Kutipan Halaman:
::::::::::
Sebagai baseline, kita gunakan model regresi linear sederhana yang dikombinasikan dengan pipeline preprocessing.

In [18]:
linreg_model = Pipeline(steps=[
    ('preprocessor', preprocessor),
    ('model', LinearRegression())
])

linreg_model.fit(X_train, y_train)
metrics_linreg = evaluate_regression(linreg_model, X_train, y_train, X_test, y_test, 'Linear Regression')
metrics_linreg

=== Linear Regression ===
Train MAE  : 17,532.05
Test MAE   : 19,986.49
Test MAPE  : 64.88%
Test RMSE  : 31,981.78
Test R^2   : 0.730


{'name': 'Linear Regression',
 'train_mae': 17532.054378053672,
 'test_mae': 19986.490465501578,
 'test_mape': np.float64(64.87501374453281),
 'test_rmse': np.float64(31981.777529691266),
 'test_r2': 0.7304796966843834}

## 4.8 Tree-based Models: Random Forest dan Gradient Boosting

Model berbasis pohon keputusan sering memberikan performa yang baik untuk problem regresi tabular seperti ini.

Kita coba dua model:
- RandomForestRegressor
- GradientBoostingRegressor

In [19]:
# Random Forest
rf_model = Pipeline(steps=[
    ('preprocessor', preprocessor),
    ('model', RandomForestRegressor(
        n_estimators=200,
        random_state=42,
        n_jobs=-1
    ))
::::::::::
Data:
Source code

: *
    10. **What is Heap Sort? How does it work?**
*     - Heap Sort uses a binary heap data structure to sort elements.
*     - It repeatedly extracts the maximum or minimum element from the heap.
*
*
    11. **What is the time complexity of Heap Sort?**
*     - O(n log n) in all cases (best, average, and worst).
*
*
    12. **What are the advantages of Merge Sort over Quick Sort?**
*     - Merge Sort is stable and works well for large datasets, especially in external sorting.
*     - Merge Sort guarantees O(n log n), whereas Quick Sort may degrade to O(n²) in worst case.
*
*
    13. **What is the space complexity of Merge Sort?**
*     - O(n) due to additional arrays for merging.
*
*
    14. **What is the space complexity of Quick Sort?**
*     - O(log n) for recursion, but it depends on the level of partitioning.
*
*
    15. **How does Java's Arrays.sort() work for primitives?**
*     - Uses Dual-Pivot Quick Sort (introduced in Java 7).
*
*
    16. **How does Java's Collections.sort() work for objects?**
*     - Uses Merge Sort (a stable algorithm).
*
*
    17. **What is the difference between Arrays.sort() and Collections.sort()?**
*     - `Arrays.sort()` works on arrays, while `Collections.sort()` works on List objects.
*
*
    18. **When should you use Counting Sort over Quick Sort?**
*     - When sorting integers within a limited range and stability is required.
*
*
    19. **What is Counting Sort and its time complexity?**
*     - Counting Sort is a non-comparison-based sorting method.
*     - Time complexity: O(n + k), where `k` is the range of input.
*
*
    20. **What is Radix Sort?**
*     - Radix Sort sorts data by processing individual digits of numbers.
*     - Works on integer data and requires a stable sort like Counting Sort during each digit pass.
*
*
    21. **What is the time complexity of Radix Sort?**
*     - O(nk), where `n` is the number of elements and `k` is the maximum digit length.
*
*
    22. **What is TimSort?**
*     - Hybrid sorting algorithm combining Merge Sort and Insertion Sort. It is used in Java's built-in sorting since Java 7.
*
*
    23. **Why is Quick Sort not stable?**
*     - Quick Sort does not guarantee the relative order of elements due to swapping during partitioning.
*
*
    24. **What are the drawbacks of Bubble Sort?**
::::::::::
Tugas dan Latihan:
- A) Tuliskan ulang bagian kutipan halaman yang dimulai dari "Sebagai baseline, kita" dan berakhir pada "('model', LinearRegression())".
- B) Menurut kutipan halaman, dua model berbasis pohon apa yang dicoba?
Gunakan hanya kutipan halaman sebagai sumber.

Jawaban Tertulis:
- A)
Sebagai baseline, kita gunakan model regresi linear sederhana yang dikombinasikan dengan pipeline preprocessing.

In [18]:
linreg_model = Pipeline(steps=[
    ('preprocessor', preprocessor),
    ('model', LinearRegression())

- B) RandomForestRegressor dan GradientBoostingRegressor.